Gleichzeitig zeigte sich aber auch die Kehrseite der Minenrealität. Die zurechenbare Goldproduktion sank um etwa 24% auf 1,45 Mio. Unzen. Newmont begründete das mit geplanten Abbaufolgen („mine sequencing“) an mehreren Standorten, darunter Peñasquito, Ahafo South und Yanacocha. Unterm Strich floss dennoch reichlich Geld: Der Free Cashflow lag laut Trefis bei rund 2,8 Mrd. US-Dollar im Quartal, für das Gesamtjahr werden 7,3 Mrd. US-Dollar genannt.
Dividende rauf, Rückkäufe laufen weiter
Aktionäre sollen weiter beteiligt werden. Der Vorstand erhöhte die Quartalsdividende auf 0,26 US-Dollar je Aktie (zuvor 0,25 US-Dollar). Die Zahlung ist für den 26. März 2026 vorgesehen, Stichtag ist der 3. März.
Auch beim Aktienrückkauf bleibt Newmont aktiv: Seit dem Q3-Call kaufte das Unternehmen Aktien für 323 Mio. US-Dollar zurück. Unter dem bestehenden Programm (insgesamt 6 Mrd. US-Dollar) sind noch 2,4 Mrd. US-Dollar verfügbar.
2026 wird ein Übergangsjahr – und ein Streitpunkt
Trotz der starken Zahlen macht die Prognose klar: 2026 dürfte operativ zäher werden. Newmont rechnet mit rund 5,3 Mio. Unzen Goldproduktion – weniger als die etwa 5,9 Mio. Unzen aus 2025. Gleichzeitig sollen die All-in Sustaining Costs (AISC) leicht auf 1.680 US-Dollar je Unze steigen (2025: 1.599 US-Dollar).
Das Management spricht von einem Übergangsjahr, getrieben durch Abbauplanung, abgeschlossene Asset-Verkäufe und Projektzyklen. Genannt werden unter anderem der Phasenwechsel in Peñasquito, eine temporäre Reduktion bei Cadia sowie ein niedrigerer Beitrag aus den Joint Ventures Nevada Gold Mines (nicht von Newmont gemanagt) und Pueblo Viejo.
Genau bei Nevada Gold Mines wird es zusätzlich politisch: In einem 10-K-Filing meldete Newmont, Barrick am 3. Februar formell in Verzug gesetzt zu haben. Der Vorwurf: Barrick habe Ressourcen aus dem Joint Venture abgezogen, um das eigene Fourmile-Projekt zu begünstigen. Newmont hält 38,5% am JV, Barrick führt als Betreiber mit 61,5%. Laut Berichten muss Barrick innerhalb von 30 Tagen Abhilfe schaffen oder Korrekturschritte einleiten. CEO Natascha Viljoen bestätigte den Konflikt im Earnings Call, verwies aber auf Vertraulichkeitsregeln.

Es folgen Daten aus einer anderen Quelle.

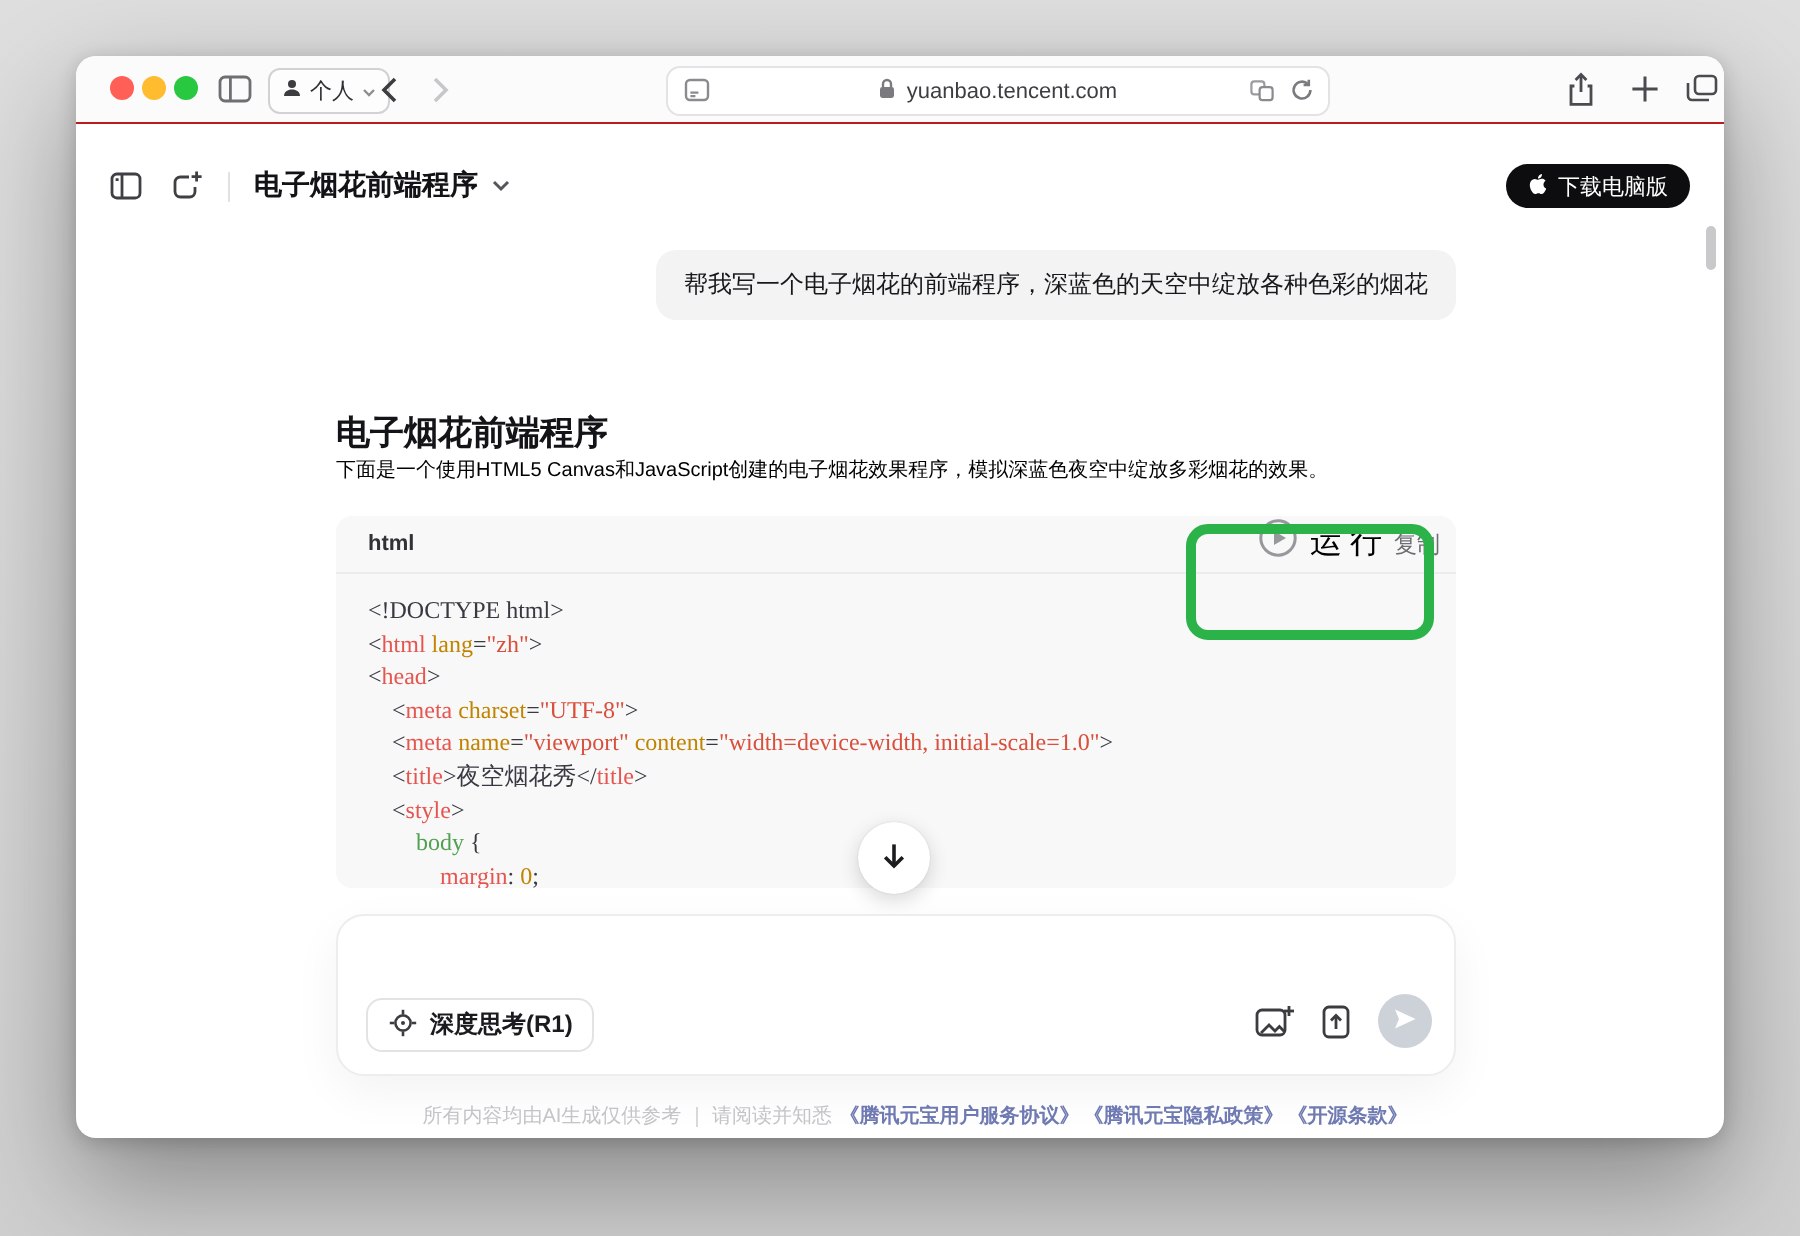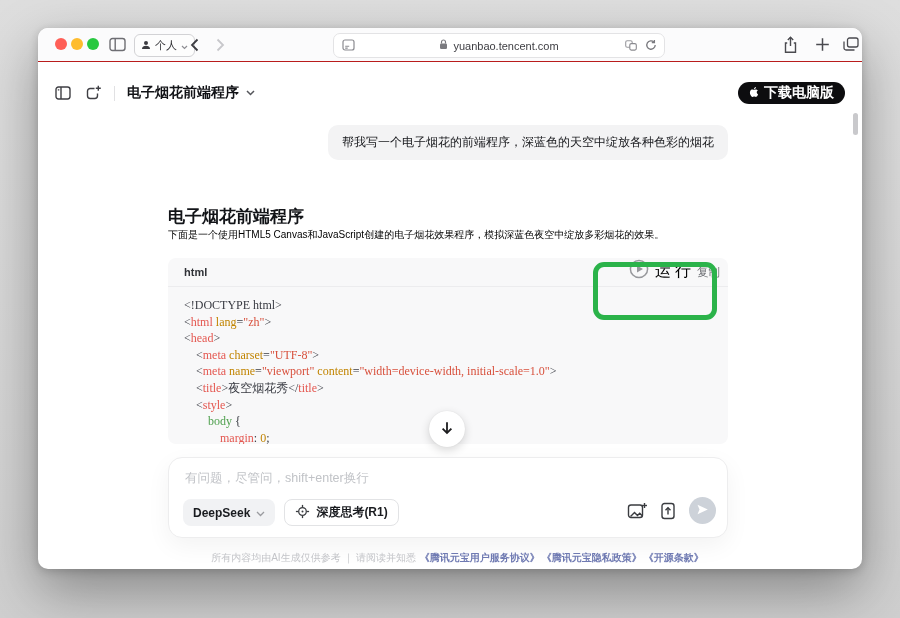"下载电脑版" .download-btn { font-size: 14px -> 11px; font-weight: 700 -> 400 }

Ein weiterer Dämpfer: Newmont verbuchte im Q4 Wertminderungen von 779 Mio. US-Dollar, vor allem wegen der auf unbestimmte Zeit verschobenen Yanacocha-Sulfides-Entwicklung. Das belastete den GAAP-Gewinn, der bei 1,19 US-Dollar je verwässerter Aktie lag.
Am Aktienmarkt zeigt sich der Titel heute leicht schwächer bei 105,34 Euro (-0,40%), liegt aber seit Jahresbeginn dennoch klar im Plus (+21,91%).
Im Kalender steht als nächster wichtiger Fixpunkt die Dividendenzahlung am 26. März 2026 – und bis dahin dürfte auch deutlicher werden, wie schnell sich der Konflikt um Nevada Gold Mines in Richtung Lösung bewegt.